With a little help from fellow Powersetter Lukas Biewald, I figured out how commonly various SpamAssassin rules occur in my collection of filtered spam email. I extracted the Top 10 with the following R code:
> data <- read.table("spam-all.tab",
+ header=TRUE,
+ sep="\t",
+ quote="")
> sorted_data <- sort(apply(data, 2, sum), decreasing=T)
> sorted_data[1:10]
bayes_99 rcvd_in_xbl uribl_sc_surbl
12509 8651 7924
uribl_ob_surbl html_message uribl_ws_surbl
7618 7501 6665
uribl_sbl rcvd_in_sorbs_dul uribl_ab_surbl
6560 6359 5313
rcvd_in_bl_spamcop_net
5295
I looked up these rules here:
| bayes_99 | Bayesian spam probability is 99 to 100% |
| html_message | HTML included in message |
| rcvd_in_sorbs_dul | SORBS: sent directly from dynamic IP address |
| rcvd_in_xbl | Received via a relay in Spamhaus XBL |
| uribl_ab_surbl | Contains an URL listed in the AB SURBL blocklist |
| uribl_ob_surbl | Contains an URL listed in the OB SURBL blocklist |
| uribl_sc_surbl | Contains an URL listed in the SC SURBL blocklist |
| uribl_ws_surbl | Contains an URL listed in the WS SURBL blocklist |
| uribl_sbl | Contains an URL listed in the SBL blocklist |
A number of these rules refer to SURBL blocklists. The phrase "SURBL blocklist" is a bit funny, given that SURBL stands for "Spam URI Realtime Blocklists": "SURBL (Spam URI Realtime Blocklists) blocklist". So it's a "blocklist blocklist". The phrases "PIN (Personal Identification Number) number" or "ATM (Automated Teller Machine) machine" show similar funniness. I'm sure others could be enumerated, and probably have been somewhere (maybe on Language Log).
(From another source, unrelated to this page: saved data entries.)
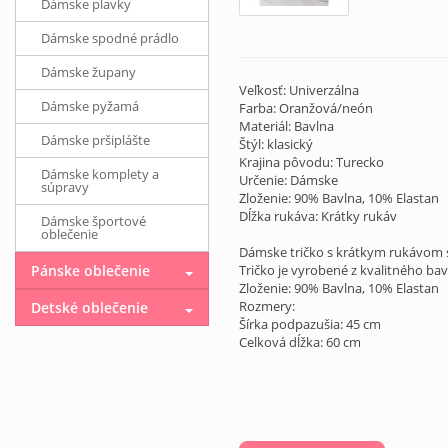
Dámske plavky
Dámske spodné prádlo
Dámske župany
Veľkosť: Univerzálna
Dámske pyžamá
Farba: Oranžová/neón
Materiál: Bavlna
Dámske pršiplášte
Štýl: klasický
Krajina pôvodu: Turecko
Dámske komplety a
Určenie: Dámske
súpravy
Zloženie: 90% Bavlna, 10% Elastan
Dĺžka rukáva: Krátky rukáv
Dámske športové
oblečenie
Dámske tričko s krátkym rukávom 
Pánske oblečenie
Tričko je vyrobené z kvalitného bav
Zloženie: 90% Bavlna, 10% Elastan
Rozmery:
Detské oblečenie
Šírka podpazušia: 45 cm
Celková dĺžka: 60 cm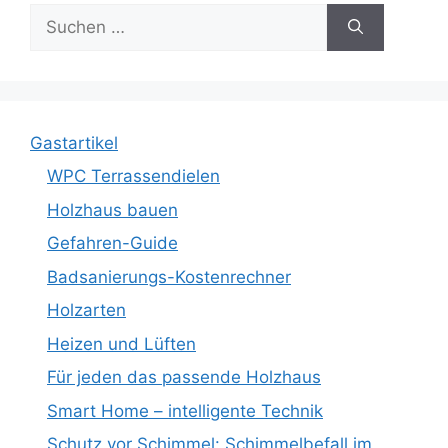
Suche
nach:
Gastartikel
WPC Terrassendielen
Holzhaus bauen
Gefahren-Guide
Badsanierungs-Kostenrechner
Holzarten
Heizen und Lüften
Für jeden das passende Holzhaus
Smart Home – intelligente Technik
Schutz vor Schimmel: Schimmelbefall im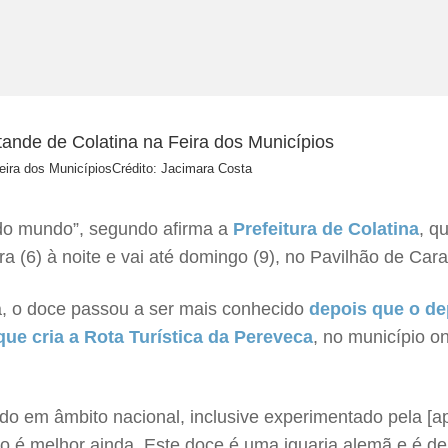
eira dos Municípios
Crédito: Jacimara Costa
do mundo”, segundo afirma a
Prefeitura de Colatina
, q
a (6) à noite e vai até domingo (9), no Pavilhão de Cara
a, o doce passou a ser mais conhecido
depois que o de
ue cria a Rota Turística da Pereveca
, no município ond
do em âmbito nacional, inclusive experimentado pela [
é melhor ainda. Este doce é uma iguaria alemã e é de s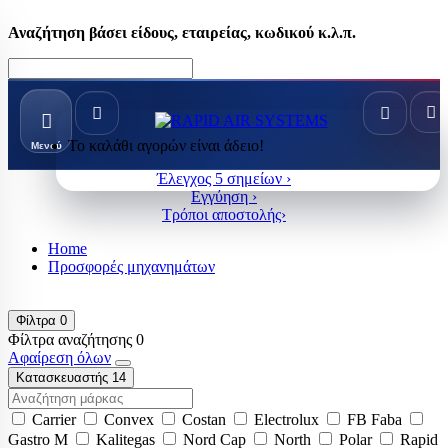
Αναζήτηση βάσει είδους, εταιρείας, κωδικού κ.λ.π.
Το καλάθι αγορών είναι άδειο!
Μενού
Έλεγχος 5 σημείων ›
Εγγύηση ›
Τρόποι αποστολής›
Home
Προσφορές μηχανημάτων
Φίλτρα
0
Φίλτρα αναζήτησης
0
Αφαίρεση όλων
Κατασκευαστής
14
Carrier
Convex
Costan
Electrolux
FB Faba
Gastro M
Kalitegas
Nord Cap
North
Polar
Rapid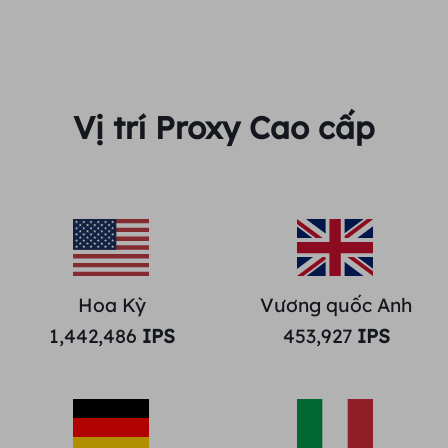
Vị trí Proxy Cao cấp
Hoa Kỳ
Vương quốc Anh
1,442,486
IPS
453,927
IPS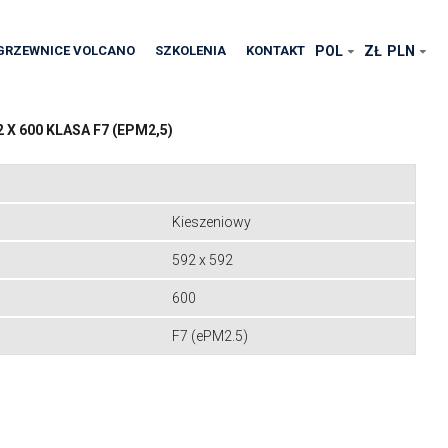
GRZEWNICE VOLCANO
SZKOLENIA
KONTAKT
POL
ZŁ
PLN
2 X 600 KLASA F7 (EPM2,5)
Kieszeniowy
592 x 592
600
F7 (ePM2.5)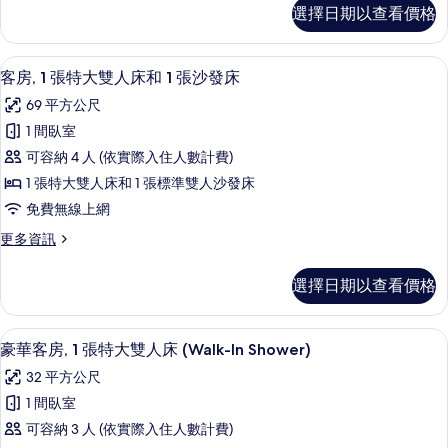
特
尊
部
選擇日期以查看價格
樂
榮
大
部
酒
客
雙
酒
房,
廊
客房, 1 張特大雙人床和 1 張沙發床 
顯
廊
7
1
人
客房, 1 張特大雙人床和 1 張沙發床
的
的
示
張
床,
69 平方公尺
詳
特
所
客
情
陽
大
1 間臥室
有
房,
雙
台
可容納 4 人 (依實際入住人數計費)
人
相
1
(Club)
床,
1 張特大雙人床和 1 張標準雙人沙發床
張
片
陽
的
免費無線上網
台
特
所
(Club)
更
更多資訊
大
的
有
多
雙
詳
客
相
選擇日期以查看價格
情
房,
人
片
1
床
張
高級寢具、羽絨被、迷你吧、客房內保
顯
5
特
和
豪華客房, 1 張特大雙人床 (Walk-In Shower)
示
大
1
32 平方公尺
雙
豪
張
人
1 間臥室
華
床
沙
可容納 3 人 (依實際入住人數計費)
和
客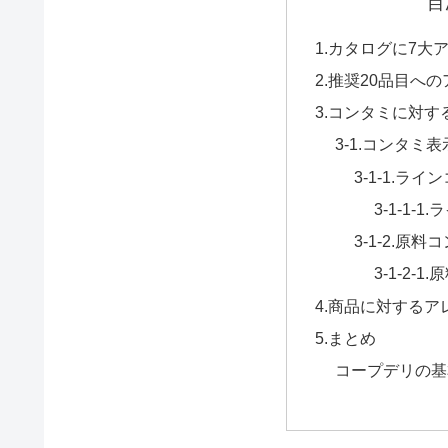
目
1.カタログに7大
2.推奨20品目へ
3.コンタミに対す
3-1.コンタミ
3-1-1.ラ
3-1-1-
3-1-2.原料
3-1-2-
4.商品に対する
5.まとめ
コープデリの基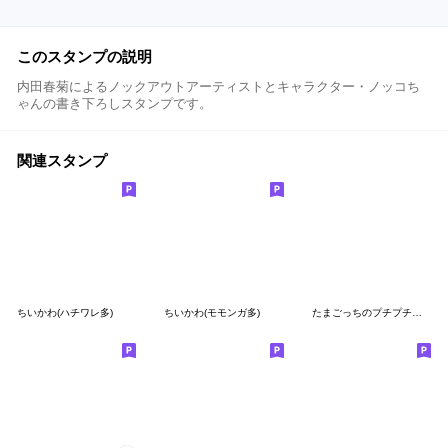
このスタンプの説明
内田春菊によるノックアウトアーティストとキャラクター・ノッコち
ゃんの書き下ろしスタンプです。
関連スタンプ
ちいかわ(ハチワレ多)
ちいかわ(モモンガ多)
たまごっちのプチプチおみせっち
According to http://www.surbl.org/,
"SURBLs differ from most other RBLs in that they're used to detect spam based on message body URIs (usually web sites). Unlike most other RBLs, SURBLs are not meant to identify spam senders by their message headers or connection IP addresses. Instead they allow you to identify messages by the spam sites mentioned in their message bodies."
The various SURBLs mentioned in SpamAsssassin rules are the following:
- ab.surbl.org - AbuseButler spamvertised sites
- ob.surbl.org - Outblaze spamvertised sites
- sc.surbl.org - SpamCop message-body URI domains
- ws.surbl.org - sa-blacklist domains as a SURBL
And SBL is, of course, the famous Spamhaus Block List. Go, Spamhaus!